In her book, The Body, Lisa Blackman summarizes insights of anthropologist AnneMarie Mol on the ways our bodies extend beyond our perceived self:
…the body is not bounded by the skin, where we understand the skin to be a kind of container for the self, but rather our bodies always extend and connect to other bodies, human and non-human, to practices, techniques, technologies and objects which produce different kinds of bodies and different ways, arguably, of enacting what it means to be human.2
This understanding of the body as interconnected, extending beyond perceptible boundaries of skin, helps us to understand how the interior transformation God promises is not bounded by its location. The heart’s law is not a private matter. The new, or perhaps more accurately, renewed, covenant God promises joins God’s people not only to God, but also to one another.
Even as we anticipate and live into this renewal, Reformation Sunday also invites attention to persisting divisions within the body of Christ.

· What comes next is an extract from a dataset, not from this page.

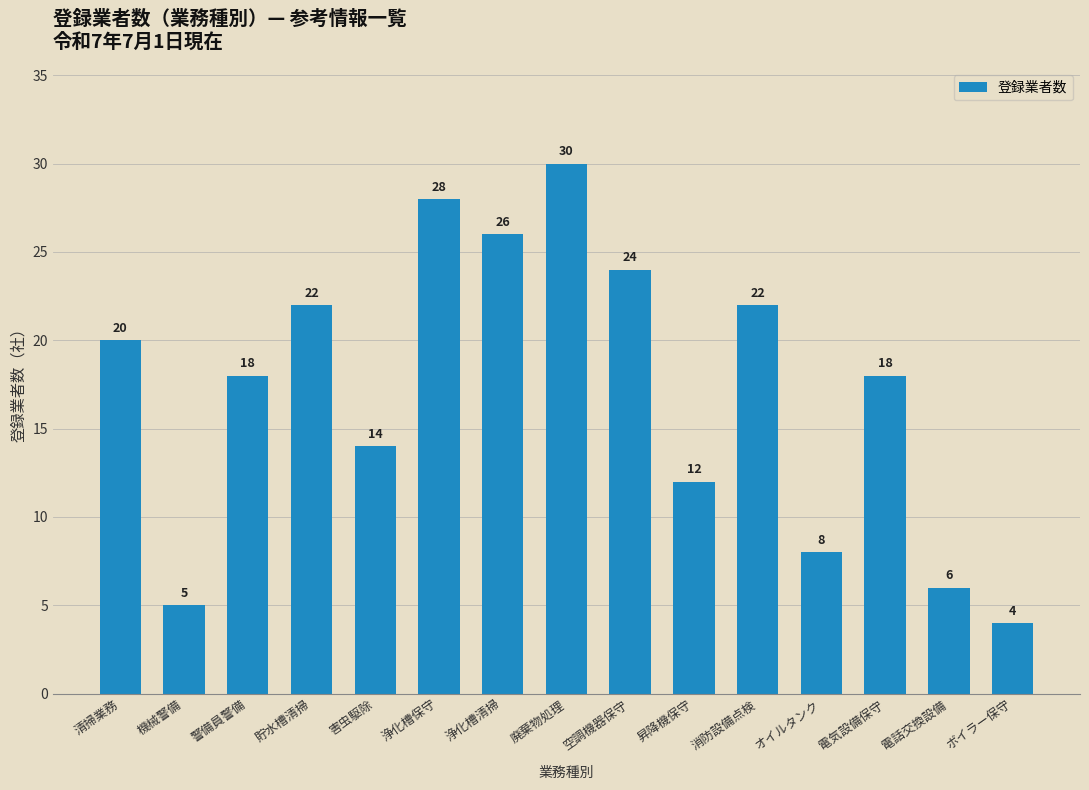

What is the approximate value at 清掃業務?

20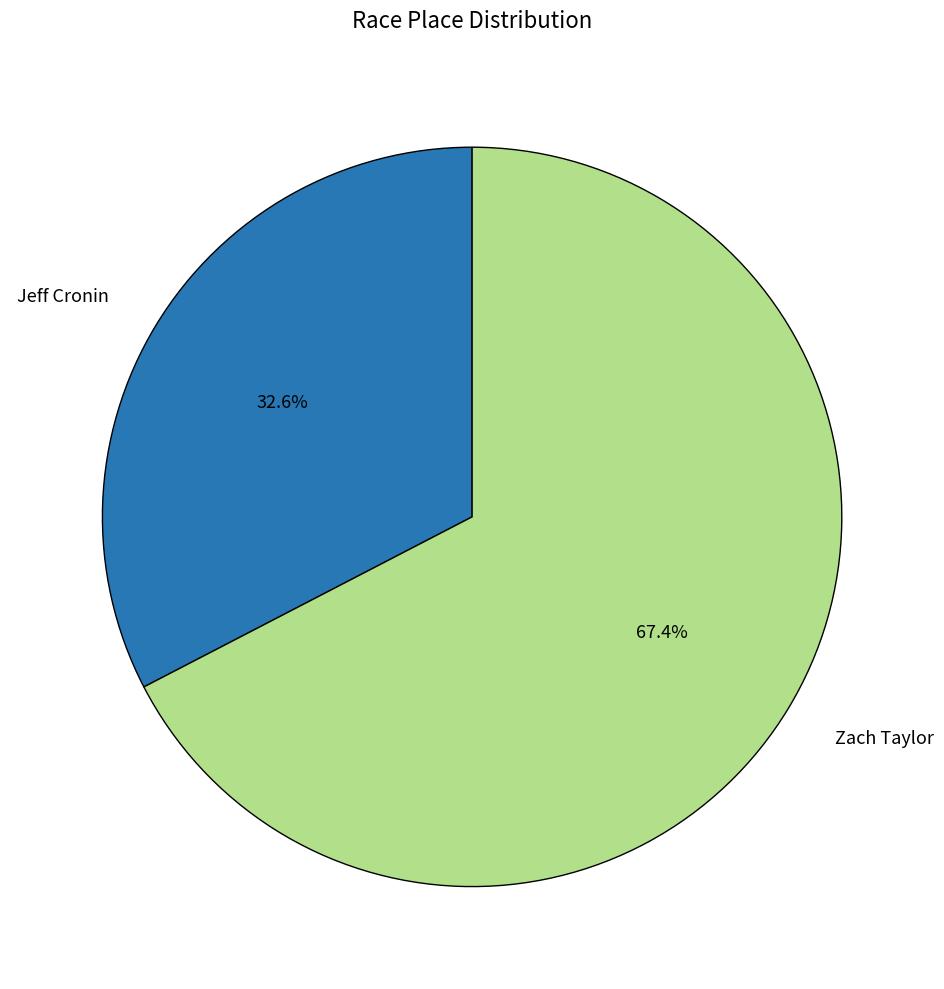

Count the number of slices in the pie.

2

Ancient Israel knew division as well. First Kings reports that, after Solomon’s death, his son’s abusive and exploitative rule led the united kingdom of Israel to split, resulting in two nations: ten northern tribes, called Israel, and two southern tribes, called Judah (1 Kings 12).
Now centuries later, long after the northern kingdom had fallen and in anticipation of the southern kingdom’s demise, God promises through Jeremiah to make a new covenant with Israel and Judah together (31:31). Placing the law within God’s people creates condition for unity, as God later declares: “I will give them one heart and one way” (Jeremiah 32:38). This unity is a gift from God’s own heart and life: God promises to plant God’s people in faithfulness, “with all my heart and all my soul” (32:41).
Notes:
1 Commentary first published on this site on Oct. 26, 2014.
2 Lisa Blackman, The Body (Oxford: Berg, 2008), 1, citing AnneMarie Mol, The Body Multiple: Ontology in Medical Practice (Durham, NC: Duke University Press, 2002).